◆ Work instruction:
Extract the lines starting at the one containing "ARTIKELNUMMER: 5051" and ending at the one containing "OUTDOOR KOLLEKTION", including both, and copy them word for word.

◆ Records for processing:
******************************
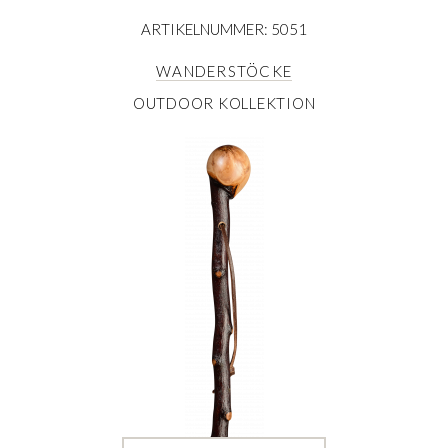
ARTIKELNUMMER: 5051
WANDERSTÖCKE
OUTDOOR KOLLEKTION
******************************
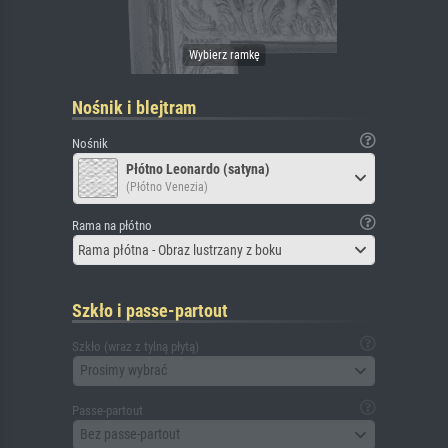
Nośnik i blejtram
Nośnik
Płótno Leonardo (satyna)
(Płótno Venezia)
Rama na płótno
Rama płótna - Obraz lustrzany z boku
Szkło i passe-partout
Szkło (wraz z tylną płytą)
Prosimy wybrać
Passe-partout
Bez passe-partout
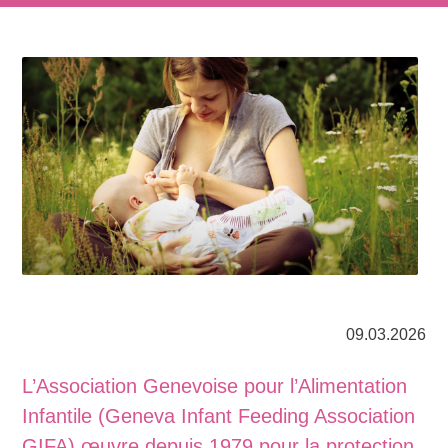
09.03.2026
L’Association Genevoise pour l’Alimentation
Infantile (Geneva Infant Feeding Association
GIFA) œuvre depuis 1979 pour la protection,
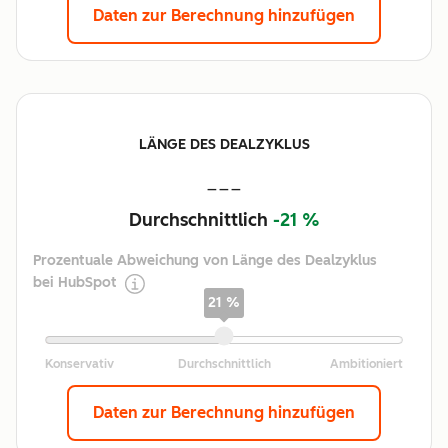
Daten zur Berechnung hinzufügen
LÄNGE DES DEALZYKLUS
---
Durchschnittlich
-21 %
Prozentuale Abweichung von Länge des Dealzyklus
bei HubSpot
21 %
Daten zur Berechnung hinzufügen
******************************
◆ Exercise result:
ARTIKELNUMMER: 5051
WANDERSTÖCKE
OUTDOOR KOLLEKTION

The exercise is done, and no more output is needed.